▶ [Text block]:
▼

The Growing Anxiety Epidemic
Supposedly, teen suicide rates have doubled over the last two decades in the U.S. according to a 2019 Pew Research study that highlighted the sharp growth in teenage girl depression.
Other studies on the growing teenage suicide rate have focused on the growth of social media, although there has been no solid causal link between the two. While some surveys have shown mental health issues related to social media, others have shown a beneficial association.
Then again, the concern might be overblown as Investigative Economics previously detailed how published statistics from the Centers for Disease Control (CDC) on suicide are either very misleading or unreliable.
And there’s not really a sign of a depression epidemic, but rather it’s a torrent of anxiety disorders over that time period, particularly across white females.
According to data from the Substance Abuse and Mental Health Services Administration (SAMHSA), reports of anxiety for those seeking mental health services have doubled since 2013. While some of that is due to population growth and better reporting, anxiety became the most prevalent of all mental health concerns, beating out the top contenders—personality disorders and depression.
Out of all mental illnesses reported it has gone from about 13.5 percent to 24 percent. It was flagged as a primary or tertiary diagnosis in 75 percent of all reports.
That data aligns with a study from the Journal of Psychological Research noting a rapid increase in anxiety among young adults from 2008 to 2018. It’s potentially a recent trend as a separate study in the Journal of Clinical Psychiatry on emergency room visits related to anxiety between 1992 and 2001 showed no significant trend.
The data is not necessarily a complete view of mental health in the nation, but only those who seek treatment from a reporting facility.
Most Common in Minnesota
By demographics for 2022, it’s largely related to white women in their late twenties to late thirties in selected states (Minnesota, Iowa, Pennsylvania, Arizona, Texas) that are unemployed and never married. Minnesotans represent 10.6 percent of anxiety disorder cases by themselves. Although on a state per capita basis, Iowa has the highest rate—3.6 percent.
By the major demographic categories of gender, race, marital status, and employment status, a full 16.5 percent of those with anxiety disorders are white females that are not married and not employed (unemployed or not in the labor force). This excludes data for which any of those values were missing.

▲

▶ [Data]:

▼

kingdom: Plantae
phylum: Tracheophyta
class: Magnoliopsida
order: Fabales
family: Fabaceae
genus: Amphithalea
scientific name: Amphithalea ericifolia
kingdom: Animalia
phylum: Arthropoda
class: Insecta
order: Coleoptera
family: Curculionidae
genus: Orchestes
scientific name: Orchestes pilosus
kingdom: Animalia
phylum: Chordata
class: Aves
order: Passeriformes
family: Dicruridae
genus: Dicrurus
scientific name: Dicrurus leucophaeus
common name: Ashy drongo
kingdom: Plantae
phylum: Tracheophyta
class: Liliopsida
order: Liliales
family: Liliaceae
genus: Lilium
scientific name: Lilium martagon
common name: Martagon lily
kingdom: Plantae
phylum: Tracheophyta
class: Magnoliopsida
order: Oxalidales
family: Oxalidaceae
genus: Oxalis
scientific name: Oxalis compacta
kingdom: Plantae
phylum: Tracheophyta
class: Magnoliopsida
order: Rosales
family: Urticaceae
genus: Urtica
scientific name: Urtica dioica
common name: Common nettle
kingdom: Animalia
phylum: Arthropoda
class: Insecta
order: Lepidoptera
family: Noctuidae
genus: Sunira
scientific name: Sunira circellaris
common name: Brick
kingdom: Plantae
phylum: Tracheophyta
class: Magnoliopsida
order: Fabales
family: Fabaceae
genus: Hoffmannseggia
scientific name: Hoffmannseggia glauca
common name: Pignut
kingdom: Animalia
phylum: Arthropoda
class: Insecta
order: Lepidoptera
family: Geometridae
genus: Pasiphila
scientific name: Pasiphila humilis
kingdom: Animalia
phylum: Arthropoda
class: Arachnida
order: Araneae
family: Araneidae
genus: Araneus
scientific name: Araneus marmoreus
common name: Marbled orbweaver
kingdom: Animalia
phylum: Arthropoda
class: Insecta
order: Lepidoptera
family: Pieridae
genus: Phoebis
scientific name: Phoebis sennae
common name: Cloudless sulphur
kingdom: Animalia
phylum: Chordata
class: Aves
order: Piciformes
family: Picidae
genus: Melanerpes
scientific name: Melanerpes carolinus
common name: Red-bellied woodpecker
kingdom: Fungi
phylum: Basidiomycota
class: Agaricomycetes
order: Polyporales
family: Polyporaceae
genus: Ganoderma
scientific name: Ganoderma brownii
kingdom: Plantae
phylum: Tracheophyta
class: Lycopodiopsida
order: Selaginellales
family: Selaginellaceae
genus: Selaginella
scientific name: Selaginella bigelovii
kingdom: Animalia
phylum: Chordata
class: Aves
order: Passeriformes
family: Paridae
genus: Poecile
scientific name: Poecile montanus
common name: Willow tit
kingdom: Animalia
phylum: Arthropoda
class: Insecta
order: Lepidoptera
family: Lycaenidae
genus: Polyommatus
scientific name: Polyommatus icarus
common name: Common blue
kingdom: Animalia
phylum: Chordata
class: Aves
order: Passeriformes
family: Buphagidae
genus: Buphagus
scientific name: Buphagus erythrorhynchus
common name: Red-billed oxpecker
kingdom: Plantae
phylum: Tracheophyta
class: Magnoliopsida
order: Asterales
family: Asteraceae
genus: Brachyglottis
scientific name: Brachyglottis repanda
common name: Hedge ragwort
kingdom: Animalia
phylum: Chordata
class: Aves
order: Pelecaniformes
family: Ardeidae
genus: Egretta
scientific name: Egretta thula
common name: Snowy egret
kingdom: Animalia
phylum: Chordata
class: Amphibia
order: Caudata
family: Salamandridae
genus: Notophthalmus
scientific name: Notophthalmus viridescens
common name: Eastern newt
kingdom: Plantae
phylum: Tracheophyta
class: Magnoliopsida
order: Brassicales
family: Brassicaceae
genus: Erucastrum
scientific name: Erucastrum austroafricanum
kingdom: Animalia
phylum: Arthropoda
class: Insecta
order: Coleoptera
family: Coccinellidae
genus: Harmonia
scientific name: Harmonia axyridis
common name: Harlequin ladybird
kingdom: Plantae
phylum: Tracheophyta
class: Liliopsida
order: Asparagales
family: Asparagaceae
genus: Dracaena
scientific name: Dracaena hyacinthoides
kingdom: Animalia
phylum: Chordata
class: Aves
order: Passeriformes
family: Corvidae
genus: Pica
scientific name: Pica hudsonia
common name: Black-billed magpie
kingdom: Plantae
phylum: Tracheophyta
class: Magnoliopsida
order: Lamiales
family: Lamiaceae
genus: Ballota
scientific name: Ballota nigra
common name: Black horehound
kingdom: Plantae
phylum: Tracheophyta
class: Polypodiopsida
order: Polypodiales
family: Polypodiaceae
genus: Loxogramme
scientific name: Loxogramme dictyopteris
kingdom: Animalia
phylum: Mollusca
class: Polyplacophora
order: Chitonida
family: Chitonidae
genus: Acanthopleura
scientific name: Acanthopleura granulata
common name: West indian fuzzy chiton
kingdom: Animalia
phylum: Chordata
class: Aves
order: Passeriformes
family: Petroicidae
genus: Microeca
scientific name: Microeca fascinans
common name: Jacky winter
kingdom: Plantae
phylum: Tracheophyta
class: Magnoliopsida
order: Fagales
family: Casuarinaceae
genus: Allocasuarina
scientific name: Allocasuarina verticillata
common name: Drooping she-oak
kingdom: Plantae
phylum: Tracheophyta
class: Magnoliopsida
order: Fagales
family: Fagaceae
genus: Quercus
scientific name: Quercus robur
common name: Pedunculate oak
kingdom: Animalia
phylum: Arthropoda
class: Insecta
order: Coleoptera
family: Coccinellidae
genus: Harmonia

▲

▶ [Problem to work on]: Reproduce everything in the anxiety epidemic text above, from "And there’s not" down to "of all reports.".

▶ [Answer to this problem]:
And there’s not really a sign of a depression epidemic, but rather it’s a torrent of anxiety disorders over that time period, particularly across white females.
According to data from the Substance Abuse and Mental Health Services Administration (SAMHSA), reports of anxiety for those seeking mental health services have doubled since 2013. While some of that is due to population growth and better reporting, anxiety became the most prevalent of all mental health concerns, beating out the top contenders—personality disorders and depression.
Out of all mental illnesses reported it has gone from about 13.5 percent to 24 percent. It was flagged as a primary or tertiary diagnosis in 75 percent of all reports.